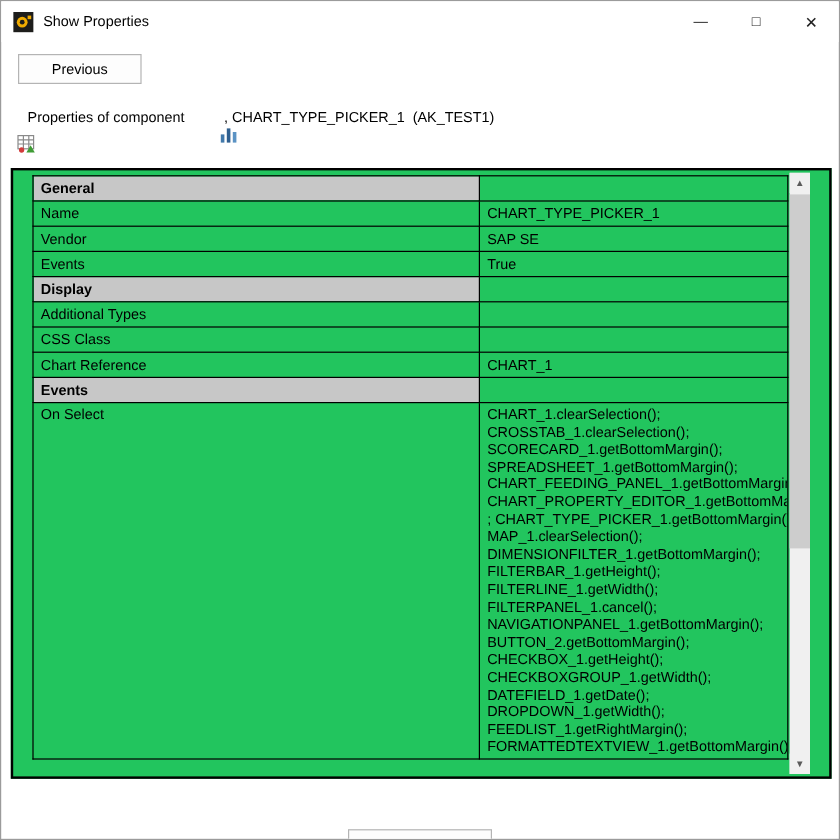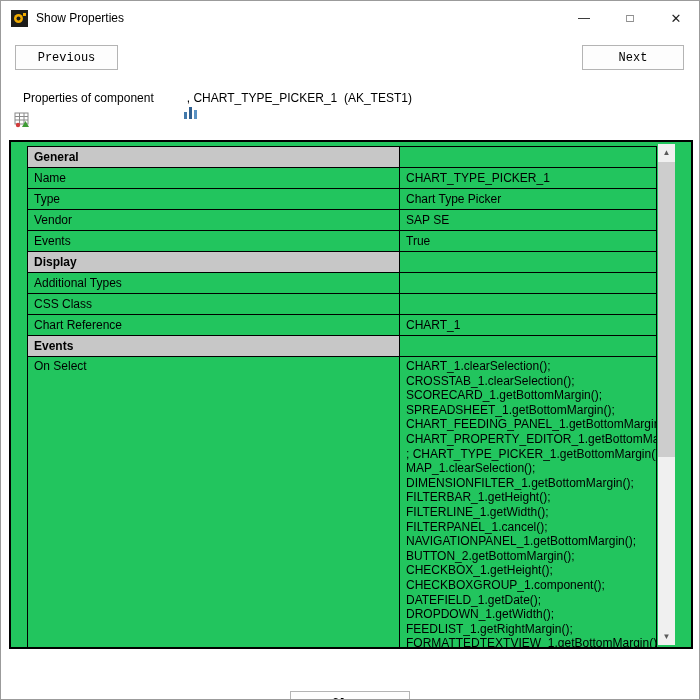--- a/index.html
+++ b/index.html
@@ -13,21 +13,21 @@
   
   .titlebar { display:flex; align-items:center; height:34px; padding-left:10px; background:#fff; }
   .app-icon { width:17px; height:17px; display:inline-block; flex:0 0 auto; }
   .title-text { margin-left:8px; font-size:12px; }
   .win-controls { margin-left:auto; display:flex; height:34px; }
   .win-btn { width:46px; height:34px; display:flex; align-items:center; justify-content:center;
              font-size:12px; color:#222; cursor:default; }
   .win-btn.close { font-size:13px; }
   
   .btn { position:absolute; background:#fdfdfd; border:1px solid #b4b4b4; font-size:12px;
-         font-family:Liberation Mono, monospace; color:#000; display:flex;
+         font-family:Liberation Sans, sans-serif; color:#000; display:flex;
          align-items:center; justify-content:center; }
   .btn-previous { left:14px; top:44px; width:103px; height:25px; }
   .btn-next { right:15px; top:44px; width:102px; height:25px; }
   .btn-close { left:50%; transform:translateX(-50%); top:659px; width:120px; height:25px;margin-top:31px; }
   
   .component-line { position:absolute; left:22px; top:90px; font-size:12px;
                     display:flex; align-items:center; gap:8px; white-space:pre; }
   .chart-icon { width:15px; height:13px; display:inline-block; margin:0 1px; }
   .export-icon { position:absolute; left:13px; top:111px; width:17px; height:16px; }
   
@@ -72,21 +72,20 @@
       <div class="win-btn">
         <span>□</span>
       </div>
       <div class="win-btn close">
         <span>✕</span>
       </div>
     </div>
   </div>
 
   <button class="btn btn-previous">Previous</button>
-  <button class="btn btn-next">Next</button>
 
   <div class="component-line">
     <span>Properties of component</span>
     <span class="chart-icon">
       <svg width="15" height="13" viewBox="0 0 15 13">
         <rect x="1" y="6" width="3" height="7" fill="#4279ab"></rect>
         <rect x="6" y="1" width="3" height="12" fill="#2f5f8f"></rect>
         <rect x="11" y="4" width="3" height="9" fill="#5b93c4"></rect>
       </svg>
     </span>
@@ -112,24 +111,20 @@
           <col style="width:257px">
         </colgroup>
       <tbody>
           <tr>
             <td class="section">General</td>
             <td></td>
           </tr>
           <tr>
             <td>Name</td>
             <td>CHART_TYPE_PICKER_1</td>
-          </tr>
-          <tr>
-            <td>Type</td>
-            <td>Chart Type Picker</td>
           </tr>
           <tr>
             <td>Vendor</td>
             <td>SAP SE</td>
           </tr>
           <tr>
             <td>Events</td>
             <td>True</td>
           </tr>
           <tr>
@@ -163,21 +158,21 @@
               <div class="code-line">CHART_PROPERTY_EDITOR_1.getBottomMargin()</div>
               <div class="code-line">; CHART_TYPE_PICKER_1.getBottomMargin();</div>
               <div class="code-line">MAP_1.clearSelection();</div>
               <div class="code-line">DIMENSIONFILTER_1.getBottomMargin();</div>
               <div class="code-line">FILTERBAR_1.getHeight();</div>
               <div class="code-line">FILTERLINE_1.getWidth();</div>
               <div class="code-line">FILTERPANEL_1.cancel();</div>
               <div class="code-line">NAVIGATIONPANEL_1.getBottomMargin();</div>
               <div class="code-line">BUTTON_2.getBottomMargin();</div>
               <div class="code-line">CHECKBOX_1.getHeight();</div>
-              <div class="code-line">CHECKBOXGROUP_1.component();</div>
+              <div class="code-line">CHECKBOXGROUP_1.getWidth();</div>
               <div class="code-line">DATEFIELD_1.getDate();</div>
               <div class="code-line">DROPDOWN_1.getWidth();</div>
               <div class="code-line">FEEDLIST_1.getRightMargin();</div>
               <div class="code-line">FORMATTEDTEXTVIEW_1.getBottomMargin();</div>
             </td>
           </tr>
         </tbody>
     </table>
 
     <div class="scrollbar">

PROBLEM STATEMENT:
In the records above, how many lines hold the string "block"? Give the number only.

RESPONSE BOX:
2